スペアキーだったんだが、引っ越しの際に紛失してしまってね。
探しものしていたら、何故か紙袋の中から黒ずんだシルバーアクセサリと一緒に出てきた。(笑)
懐かしさと共に、あの頃の色んな感情が蘇ってきたよ。
ドアを開けた瞬間に漂う欧州車特有の匂い。
シートに座りキーを回すと、瞬時に吠えるような音を出して始動するエンジン。
6207cc V8 特有のエキゾーストノートは、何度聞いても痺れる程好きだった。
納車間もない頃に女友達と広島へ行った。
オレには使い方が解らない純正ナビを、彼女があっさり使いこなしたのは今でも覚えているな。
鈴鹿サーキット(フルコース)を走らせて、周りから驚かれたのも懐かしい。
そんな楽しい思い出も辛く苦しい思い出も残ってたが、当時所有していた車たちと一緒に処分。
「いつかまた、同じ車に乗りたい」という思いだけは、今なお残っている。
毒蜘蛛2号から不調の兆しが幾つか見え始め、次回の車検までは無理かもしれないと考えていた矢先だった。
だからと言って今こんな車(キー)購入できるはずもないんだが。
だがね、後継車は遠くないうちに入手しなければならないと思っている。
同型車(毒蜘蛛2号と)のグレード違いが欲しいんだが、これがビックリする程高い。それでも色々考えて購入予定。
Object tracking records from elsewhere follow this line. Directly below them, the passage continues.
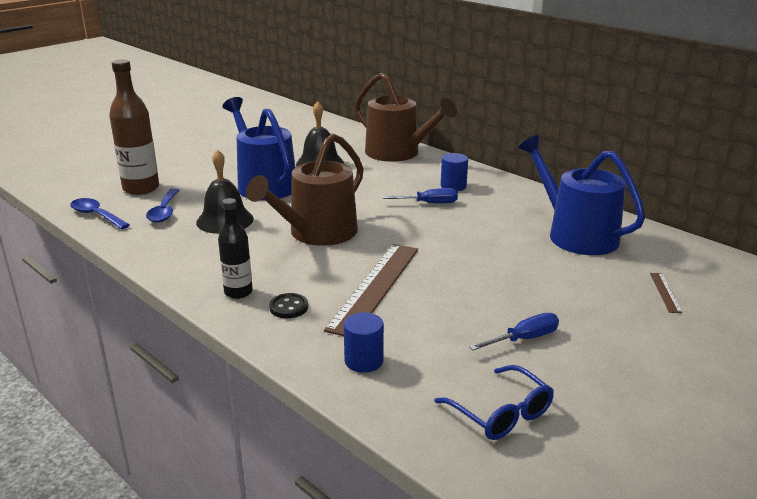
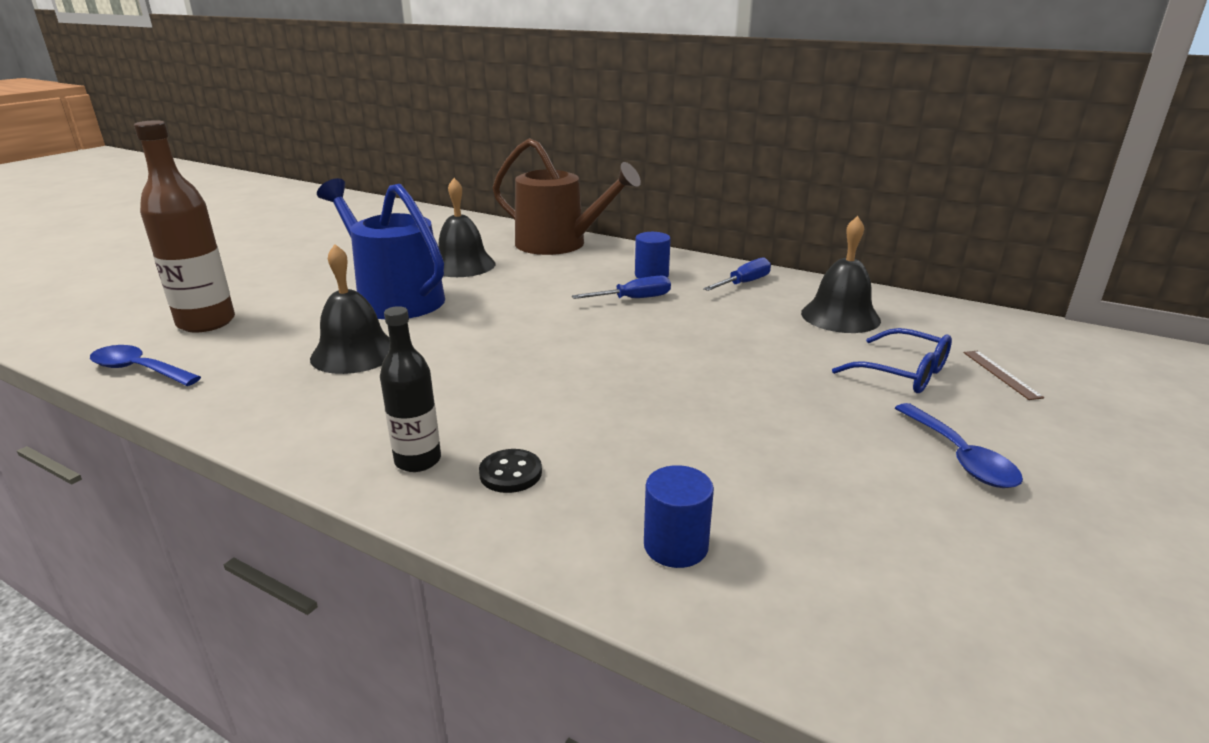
camera: 15 degrees left, 0 degrees up
blue spoon [146,188,180,223] -> blue spoon moved to [895,403,1023,488]
brown watering can [246,133,364,246] -> none
brown ruler [324,244,418,336] -> none
blue glasses [434,365,554,440] -> blue glasses moved to [832,328,952,393]
blue screwdriver [469,313,559,350] -> blue screwdriver moved to [703,258,771,291]
blue watering can [518,135,645,255] -> black bell [801,216,881,333]

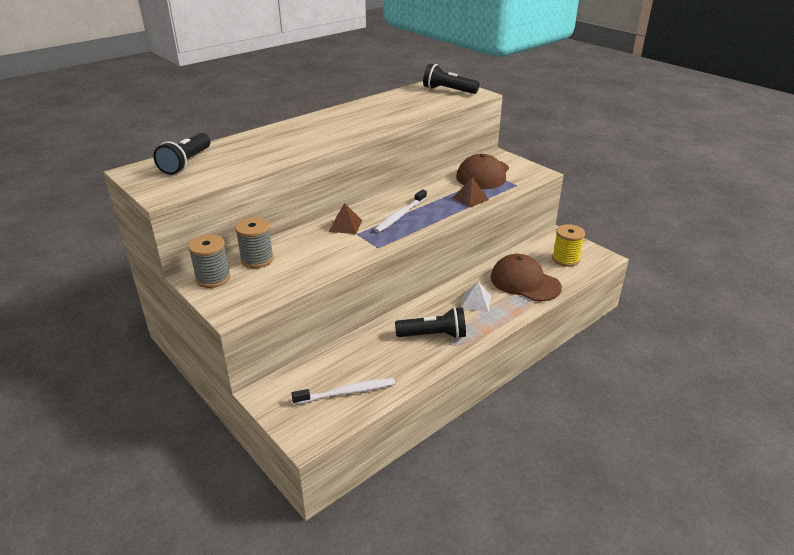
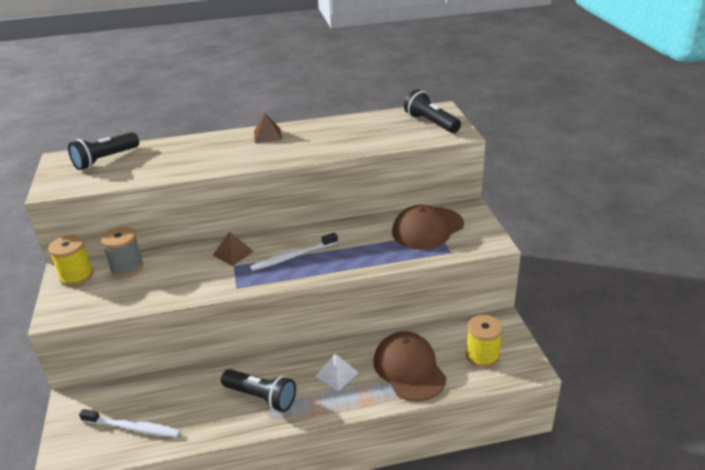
camera: 30 degrees right, 0 degrees up
grey spool [188,235,231,288] -> yellow spool [48,235,94,286]
brown pyramid [453,177,489,207] -> brown pyramid moved to [254,113,282,143]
車と単車が生き甲斐だったオレが、それを処分せざるを得ない状況だったあの頃。(単車だけは残してある)
あの日から、歯を食いしばって懸命に生きてきた。
失ったものを嘆くのではなく、悩むのではなく、ただひたすら前を向いて。
だが、そんな生活が何年も続けば正常な自分を維持するのは困難になってくる。
そんな矢先の震災だった。
途方に暮れる能登が、正気に戻してくれた。良くも…悪くも、ね。
オレは、両手を広げて “忘れもの” を取り戻しに行くよ。